Although the concept of “reflected light” being used to analyze Oxygen Desaturation/ heart rate is another example of implementing data extraction from a surrogate marker, it is still deemed to be more accurate than smartwatches that acquire data from the arm.
The ring would function just like a clinical pulse oximeter and promises to deliver more in the upcoming future. However, one thing to keep in mind is that the patent talks about software algorithms to analyze the difference between light intensities from the photo detector, to give out a generalized reading for sleep apnea or Oxygen Desaturation levels.
Once again, only time will tell how surrogate markers in Fitbit ring could perform in detection of such intricate measures when considering sleep hypoapnea.
Withings has already come up with a sleep analyzer in the recent past.
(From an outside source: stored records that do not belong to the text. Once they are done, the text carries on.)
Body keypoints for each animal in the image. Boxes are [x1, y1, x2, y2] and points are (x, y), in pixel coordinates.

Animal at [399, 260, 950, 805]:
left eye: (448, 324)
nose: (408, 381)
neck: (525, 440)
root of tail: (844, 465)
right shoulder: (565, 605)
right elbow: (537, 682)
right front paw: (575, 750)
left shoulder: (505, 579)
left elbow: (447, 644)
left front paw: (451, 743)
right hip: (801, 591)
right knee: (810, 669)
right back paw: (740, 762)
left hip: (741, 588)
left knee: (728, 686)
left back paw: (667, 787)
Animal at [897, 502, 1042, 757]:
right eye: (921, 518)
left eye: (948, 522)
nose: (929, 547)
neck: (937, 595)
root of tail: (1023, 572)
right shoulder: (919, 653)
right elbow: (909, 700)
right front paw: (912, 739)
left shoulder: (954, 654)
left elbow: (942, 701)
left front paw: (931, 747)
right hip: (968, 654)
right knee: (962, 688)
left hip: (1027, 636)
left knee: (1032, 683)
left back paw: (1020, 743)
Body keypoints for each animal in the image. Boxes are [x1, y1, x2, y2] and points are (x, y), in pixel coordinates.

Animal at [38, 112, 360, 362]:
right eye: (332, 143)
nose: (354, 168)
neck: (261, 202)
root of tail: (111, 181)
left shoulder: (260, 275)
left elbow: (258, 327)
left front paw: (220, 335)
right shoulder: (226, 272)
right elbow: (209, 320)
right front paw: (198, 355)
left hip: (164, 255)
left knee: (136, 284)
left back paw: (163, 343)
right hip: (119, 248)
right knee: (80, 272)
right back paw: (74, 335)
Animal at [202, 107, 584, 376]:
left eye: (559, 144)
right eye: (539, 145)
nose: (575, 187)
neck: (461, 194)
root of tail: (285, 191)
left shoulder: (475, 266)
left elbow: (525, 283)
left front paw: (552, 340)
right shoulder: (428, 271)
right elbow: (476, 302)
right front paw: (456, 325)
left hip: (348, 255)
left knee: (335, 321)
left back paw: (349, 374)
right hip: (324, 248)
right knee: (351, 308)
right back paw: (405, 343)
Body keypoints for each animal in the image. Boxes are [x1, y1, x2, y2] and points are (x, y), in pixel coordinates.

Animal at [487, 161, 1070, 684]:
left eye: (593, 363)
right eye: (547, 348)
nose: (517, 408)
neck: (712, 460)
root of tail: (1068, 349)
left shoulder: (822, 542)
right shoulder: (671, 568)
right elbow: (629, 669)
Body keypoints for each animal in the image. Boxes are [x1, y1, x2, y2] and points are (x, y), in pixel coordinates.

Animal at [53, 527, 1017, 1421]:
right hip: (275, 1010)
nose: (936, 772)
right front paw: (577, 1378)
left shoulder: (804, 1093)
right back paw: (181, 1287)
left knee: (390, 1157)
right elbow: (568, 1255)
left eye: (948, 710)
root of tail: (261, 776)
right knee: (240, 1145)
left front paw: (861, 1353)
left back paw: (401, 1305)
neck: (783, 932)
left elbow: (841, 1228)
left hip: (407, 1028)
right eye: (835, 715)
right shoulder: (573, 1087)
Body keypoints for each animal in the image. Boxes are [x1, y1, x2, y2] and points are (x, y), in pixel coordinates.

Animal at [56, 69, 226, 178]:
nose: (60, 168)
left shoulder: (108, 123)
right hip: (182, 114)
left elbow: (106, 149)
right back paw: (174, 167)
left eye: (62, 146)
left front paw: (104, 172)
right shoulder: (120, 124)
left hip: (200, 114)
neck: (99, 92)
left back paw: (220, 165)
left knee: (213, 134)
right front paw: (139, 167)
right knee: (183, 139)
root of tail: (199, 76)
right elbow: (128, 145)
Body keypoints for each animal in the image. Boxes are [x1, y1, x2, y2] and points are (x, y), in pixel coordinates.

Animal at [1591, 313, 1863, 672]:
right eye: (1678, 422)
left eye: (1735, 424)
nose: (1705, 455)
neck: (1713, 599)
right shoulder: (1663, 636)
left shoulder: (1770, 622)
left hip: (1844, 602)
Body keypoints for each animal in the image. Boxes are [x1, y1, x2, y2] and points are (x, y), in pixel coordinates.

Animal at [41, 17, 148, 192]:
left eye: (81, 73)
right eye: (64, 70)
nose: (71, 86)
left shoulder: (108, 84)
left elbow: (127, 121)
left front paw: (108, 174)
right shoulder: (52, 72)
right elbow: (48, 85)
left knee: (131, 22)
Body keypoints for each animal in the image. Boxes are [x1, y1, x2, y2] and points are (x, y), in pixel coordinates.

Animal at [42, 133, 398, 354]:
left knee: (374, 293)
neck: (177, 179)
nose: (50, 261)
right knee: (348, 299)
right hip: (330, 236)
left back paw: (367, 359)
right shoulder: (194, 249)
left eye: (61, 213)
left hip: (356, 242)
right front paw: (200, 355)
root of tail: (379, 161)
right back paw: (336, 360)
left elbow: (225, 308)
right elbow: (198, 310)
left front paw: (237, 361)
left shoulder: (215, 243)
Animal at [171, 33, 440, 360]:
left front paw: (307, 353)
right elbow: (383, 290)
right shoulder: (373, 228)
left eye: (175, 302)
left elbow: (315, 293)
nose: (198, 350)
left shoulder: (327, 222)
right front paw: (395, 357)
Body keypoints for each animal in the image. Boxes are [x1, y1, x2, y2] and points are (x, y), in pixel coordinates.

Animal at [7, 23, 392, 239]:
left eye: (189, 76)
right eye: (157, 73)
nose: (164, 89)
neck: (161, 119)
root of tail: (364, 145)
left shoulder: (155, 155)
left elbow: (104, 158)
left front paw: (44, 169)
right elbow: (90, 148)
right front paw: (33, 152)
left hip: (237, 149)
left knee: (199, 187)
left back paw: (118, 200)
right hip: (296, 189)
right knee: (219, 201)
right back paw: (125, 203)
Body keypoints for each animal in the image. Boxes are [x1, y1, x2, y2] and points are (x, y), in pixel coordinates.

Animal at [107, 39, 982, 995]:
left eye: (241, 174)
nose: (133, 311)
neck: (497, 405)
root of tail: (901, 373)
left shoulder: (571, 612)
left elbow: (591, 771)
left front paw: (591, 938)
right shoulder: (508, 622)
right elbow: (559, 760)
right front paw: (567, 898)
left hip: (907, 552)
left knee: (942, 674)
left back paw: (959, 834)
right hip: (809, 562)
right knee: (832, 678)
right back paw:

However, there are also rumors that Withings wish to delve into the realm of smart ring-based wearable products that would compete against similar products being offered by Fitbit in the near future.
Although the analyzer claims to detect sleep apnea, it has not yet been certified by the FDA. However, it has received the CE marking for European markets and hence if the rumors are correct, Withings may already be far ahead of Apple, Fitbit and Garmin in terms of announcing a wearable that can detect sleep apnea.
In summary, monitoring sleep apnea; specifically, hypopnea is no small feat unless embedded sensors in smartwatches can be improved. It requires sophistication and current technology based on smartwatches is probably inadequate to provide a tangible, yet accurate representation of sleep apnea or sleep disturbances.